2 Experimental procedure

Commercially available Inconel 625 and AISI 316L were used in this study. The dimensions of these plates were 100 × 30 × 1 mm. The chemical compositions of the base metals are listed in Tables 1 and 2. Experiments were carried out with a CW–Nd:YAG Laser, with a maximum power of 4 kW. The laser beam was delivered through a 400 mm optical fiber. The laser beam operates on a Gaussian mode (K > 0.9) at a wavelength of 10.9 µm. Metallographic and SEM images were taken and copper sulfate resolved in hydrochloric acid used for etching of welded materials.

Table 1 Chemical composition of Inconel 625

Table 2 Chemical composition of stainless steel 316 l

3 Finite element model

The standard finite element software ABAQUS/CAE was employed for simulating the temperature distribution in the base metals during the pulsed Nd:YAG laser welding process. One of the special features of this software is the ability to consider the temperature-dependent material properties for the workpiece. Consequently, the temperature dependency of workpiece material properties was taken into account in the simulation stage. This consideration increases the compatibility of predicted values with the experimental observation. The latent heat of melting, considered as one of the major features of the workpiece, was considered in the numerical analysis due to the crucial effect on the result of the simulation. However, when the applied heat flux is based on the specific absorption coefficients in each material, the created keyhole will be closer to the true state. In this paper to define the heat flux distribution, we used the Goldak’s double ellipsoid with such constant parameters that converts this model into the parabolic shape with constant parameters and welding simulation conditions that is measured experimentally in welding speed 10 mm/s (as shown in Table 3). The numerical analyses were performed using a 10-node quadratic heat transfer tetrahedron (DC3D10) mesh with the global size of 13 Rm. Approximately 95,000 elements have been generated in the sample. One of the most important factors for determining the final microstructure of welded material is the thermal history of the material.

Table 3 Finite element simulation condition and constant parameter measured experimentally

3.1 Computation of theoretical laser beam efficiencies using energy balancing

The formation of keyhole is an important factor that affects the efficiency of the laser beam welding. The keyhole will be formed after overcoming a threshold level (r _s) that it can be defined as function of material vaporization temperature (T _V), the thermal conductivity (K), and the absorptivity at normal incidence (A), as follows:

$$r_{\text{s}} \propto \frac{{T_{\text{V}} K}}{A} .$$

(1)

As shown in the schematic diagram in Fig. 1 for steady state, before the laser beam reaches for the keyhole wall, it would have lost some of its energy due to absorption by a plasma plume (P _plume), and part of laser power will be lost due to reflection from the material surface P _ref, and therefore the laser beam power can be defined by the following formula:

Fig. 1

Schematic diagrams showing the power balancing during keyhole laser welding

Fig. 2

Geometrical analysis for multiple reflections inside the keyhole

$$P_{\text{effected power}} = P - P_{\text{ref}} - P_{\text{plume}} .$$

(2)

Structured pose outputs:
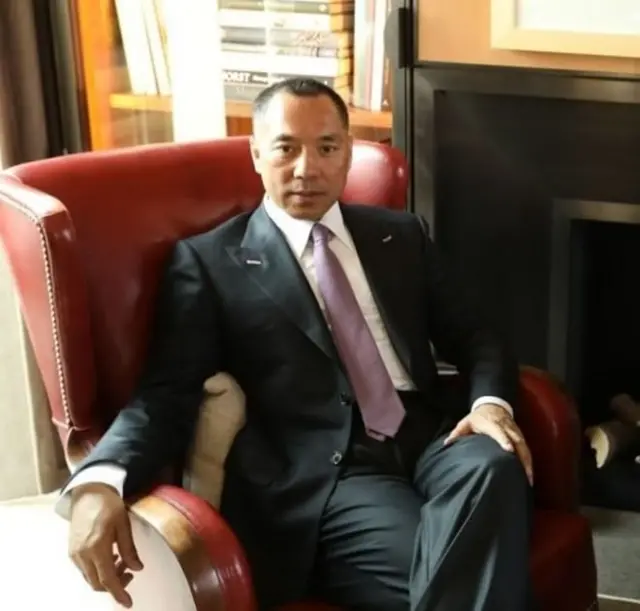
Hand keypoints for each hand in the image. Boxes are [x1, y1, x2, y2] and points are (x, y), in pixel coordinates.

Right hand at [68, 483, 142, 607]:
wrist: (89, 492)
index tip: (128, 603)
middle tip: (130, 573)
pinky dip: (98, 570)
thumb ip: (130, 549)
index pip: (108, 579)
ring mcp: (74, 553)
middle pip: (97, 583)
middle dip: (115, 584)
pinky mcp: (71, 550)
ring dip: (106, 577)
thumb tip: (137, 568)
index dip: (118, 593)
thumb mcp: (124, 525)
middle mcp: (82, 554)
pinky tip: (110, 557)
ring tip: (122, 561)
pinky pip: (85, 569)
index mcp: (97, 547)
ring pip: (90, 578)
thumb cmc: (109, 505)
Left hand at [444, 403, 533, 485]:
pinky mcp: (520, 435)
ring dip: (528, 462)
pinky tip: (530, 473)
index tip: (509, 450)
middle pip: (516, 441)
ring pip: (524, 446)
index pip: (499, 432)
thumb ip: (457, 433)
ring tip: (529, 479)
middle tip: (525, 474)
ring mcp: (515, 431)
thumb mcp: (466, 422)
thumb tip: (446, 443)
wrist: (493, 404)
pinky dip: (529, 460)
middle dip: (522, 456)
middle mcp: (506, 427)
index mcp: (492, 424)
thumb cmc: (478, 417)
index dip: (504, 440)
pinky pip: (527, 448)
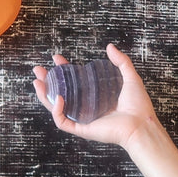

__INSTRUCTIONS FOR THE TASK__.
Answer these questions from the welding text:
(a) What were the dimensions of the plates?
(b) Which finite element software was used for the temperature simulation?
(c) Which three quantities is the keyhole threshold level defined as a function of?
These lines are separate material and have no connection to the welding text.

__ANSWER TO THE PROBLEM__.
(a) 100 × 30 × 1 mm
(b) ABAQUS/CAE
(c) The material vaporization temperature, the thermal conductivity, and the absorptivity at normal incidence